Condition (i) on $\mathbf{h}$ can be written as
$$h_{\sigma(1)} \equiv 0 \pmod{p^{j_1}}.$$
By our prior description of $K$, condition (ii) can be described as:
$$\begin{align*}
h_{\sigma(2)} -ma_{\sigma(2)}&\equiv 0 \pmod{p^{j_2}}\\
h_{\sigma(3)} -ma_{\sigma(3)}&\equiv \gamma_{32}\bigl(h_{\sigma(2)}-ma_{\sigma(2)}\bigr) \pmod{p^{j_3}}\\
&\vdots\\
h_{\sigma(n+1)}-ma_{\sigma(n+1)} &\equiv \gamma_{(n+1)2}\bigl(h_{\sigma(2)}-ma_{\sigma(2)}\bigr) + \cdots + \gamma_{(n+1)n}\bigl(h_{\sigma(n)}-ma_{\sigma(n)}\bigr)\pmod{p^{j_{n+1}}}
\end{align*}$$
with the problem that $m$ depends on $h_{\sigma(1)}$.

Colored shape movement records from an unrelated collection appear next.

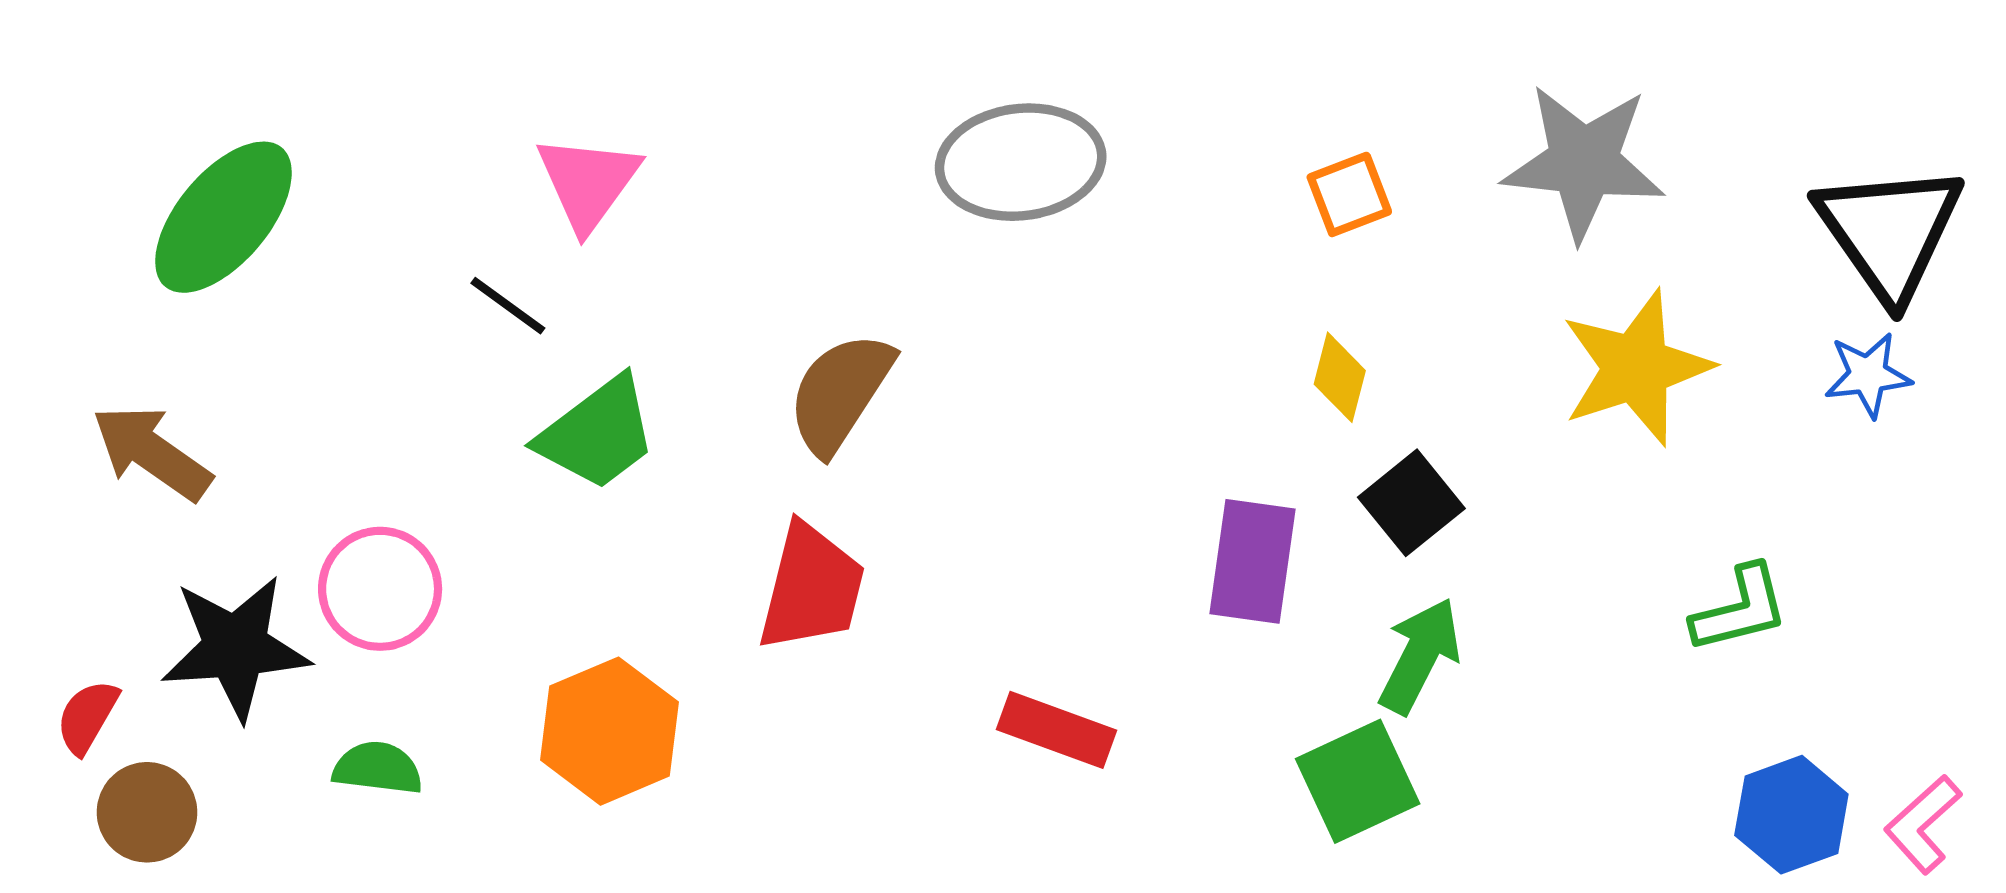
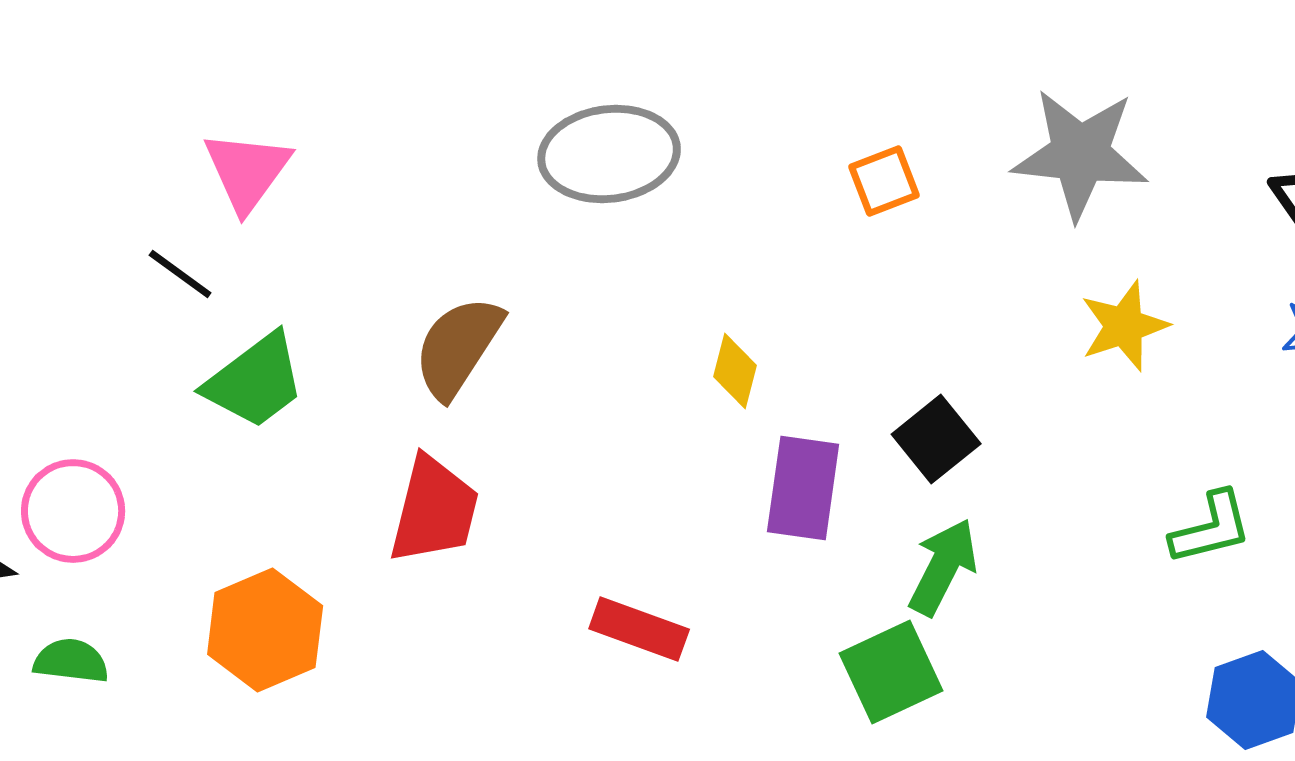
yellow star: (1636, 368) -> (1124, 326), size x0.7
yellow diamond: (1340, 377) -> (735, 371), moved

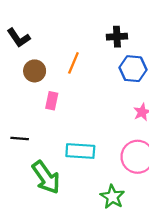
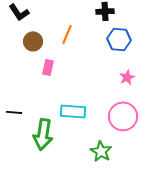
black line: (20, 138) -> (14, 112), moved
green arrow: (46, 177) -> (43, 134), turned 44

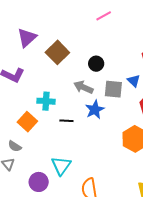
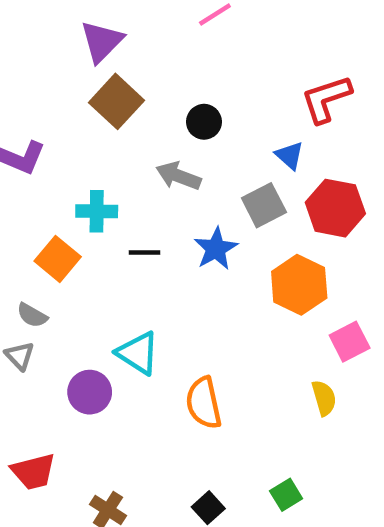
purple triangle: (27, 38) -> (102, 42), moved
gray square: (113, 89) -> (264, 205), moved, turned -30
blue star: (95, 110) -> (216, 249), moved
cyan triangle: (61, 166) -> (138, 353), turned -30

However, $a_{\sigma(i)} = p^{j_1}b_{\sigma(i)} = a_{\sigma(1)}b_{\sigma(i)}$, and since $ma_{\sigma(1)} \equiv h_{\sigma(1)} \pmod{p^{k}}$ then for each $i$, $2\leq i\leq n+1$ we have
$$ma_{\sigma(i)} = ma_{\sigma(1)}b_{\sigma(i)} \equiv h_{\sigma(1)}b_{\sigma(i)}\pmod{p^{k}}.$$
Since $j_i\leq k$, we can then rewrite the congruences above as:
$$\begin{align*}
h_{\sigma(1)} &\equiv 0 \pmod{p^{j_1}}\\
h_{\sigma(2)} -h_{\sigma(1)}b_{\sigma(2)}&\equiv 0 \pmod{p^{j_2}}\\
h_{\sigma(3)} -h_{\sigma(1)}b_{\sigma(3)}
&\equiv \gamma_{32}\bigl(h_{\sigma(2)}-h_{\sigma(1)}b_{\sigma(2)}\bigr) \pmod{p^{j_3}}\\
&\vdots\\
h_{\sigma(n+1)}-h_{\sigma(1)}b_{\sigma(n+1)}
 &\equiv \gamma_{(n+1)2}\bigl(h_{\sigma(2)}-h_{\sigma(1)}b_{\sigma(2)}\bigr) \\
&\qquad\qquad\mathop{+} \cdots 
\mathop{+} \gamma_{(n+1)n}\bigl(h_{\sigma(n)}-h_{\sigma(1)}b_{\sigma(n)}\bigr)\pmod{p^{j_{n+1}}}
\end{align*}$$
which can be rewritten in the desired form by moving the $h_{\sigma(1)}b_{\sigma(k)}$ summand to the right hand side, and regrouping; this satisfies the conditions of the statement above, since $b_1,\ldots,b_n$ and $\gamma_{ij}$ are fixed, giving rise to fixed $\alpha_{ij}$ that do not depend on $\mathbf{h}$.
This establishes the induction step, and so the description.